Beholder, Mind Flayer, Carrion Crawler, to name a few...
But I'm wondering why? Other then they aren't OGC... What's so special about those monsters?
Also, under the whole, can't copyrite a rule thing... Could you reproduce the stats for a beholder and just call it the Great Googaly Moogaly Monster, and be ok?
They would've probably added MORE monsters to that list, but:
1.) Most of the "Iconic" monsters of D&D have origins in myth or literature (orcs, goblins, drow, dragons, giants, undead) and thus WotC doesn't "own" a copyright per se on the idea. (and even if they did, they would have such a hard time "proving" Green Ronin's version of a dragon is an infringment on theirs rather than a reinterpeting of the mythos)

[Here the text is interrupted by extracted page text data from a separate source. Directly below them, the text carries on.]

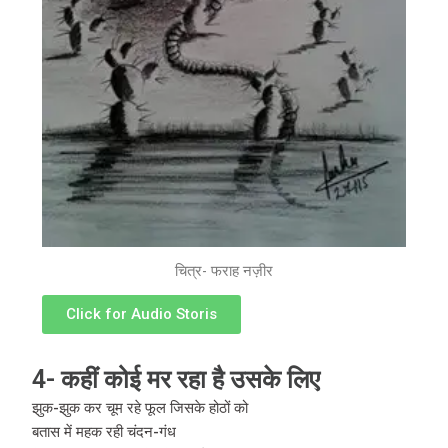
चित्र- फराह नज़ीर
Click for Audio Storis
4- कहीं कोई मर रहा है उसके लिए
झुक-झुक कर चूम रहे फूल जिसके होठों को
बतास में महक रही चंदन-गंध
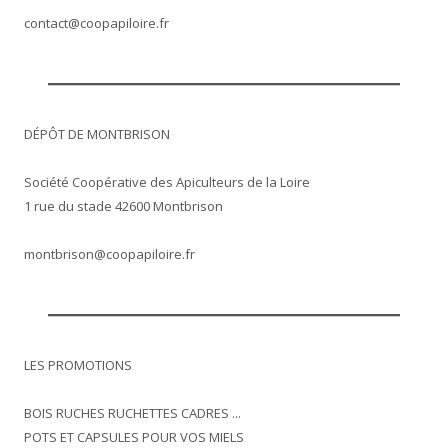
contact@coopapiloire.fr
DÉPÔT DE MONTBRISON
Société Coopérative des Apiculteurs de la Loire
1 rue du stade 42600 Montbrison
montbrison@coopapiloire.fr
LES PROMOTIONS
BOIS RUCHES RUCHETTES CADRES ...
POTS ET CAPSULES POUR VOS MIELS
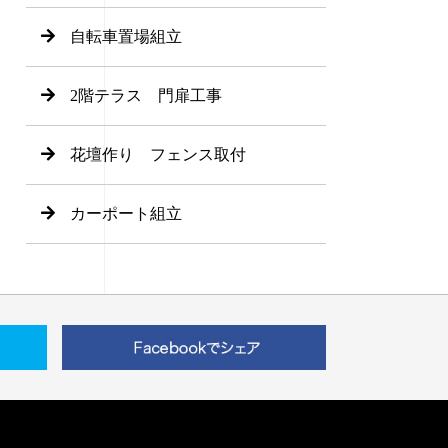
自転車置場組立
2階テラス 門扉工事
花壇作り フェンス取付
カーポート組立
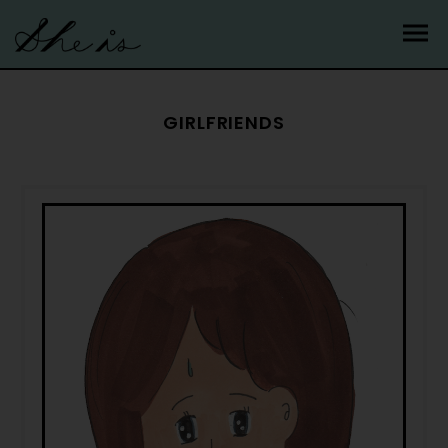
GIRLFRIENDS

2.) Many "unique" D&D monsters aren't that unique: You couldn't justify a rust monster or bullete as a wholly TSR/WotC invention knowing thier origin.
3.) Other monster that are "unique" aren't that profitable: Beholders sell sourcebooks; Thoquaa's don't make it in most dungeons.
4.) It keeps the SRD more-or-less complete: there aren't 15 different envisionments of orcs, goblins, or dragon (beyond subrace-types) to compete, and it doesn't fragment the market (I'm using Green Ronin's MM, for example).
5.) As for the select few: I can only guess on them. Slaad seem pretty D&D specific and profitable, the giths are classically D&D, Mind Flayers and Beholders are pretty iconic and profitable, the idea of Yuan-Ti is not D&D specifc, but the caste/distinctions are, and I have NO idea why displacers and carion crawlers are on that list.
Now, I can't PROVE any of that, but I'd wager all of that went into the thoughts behind it.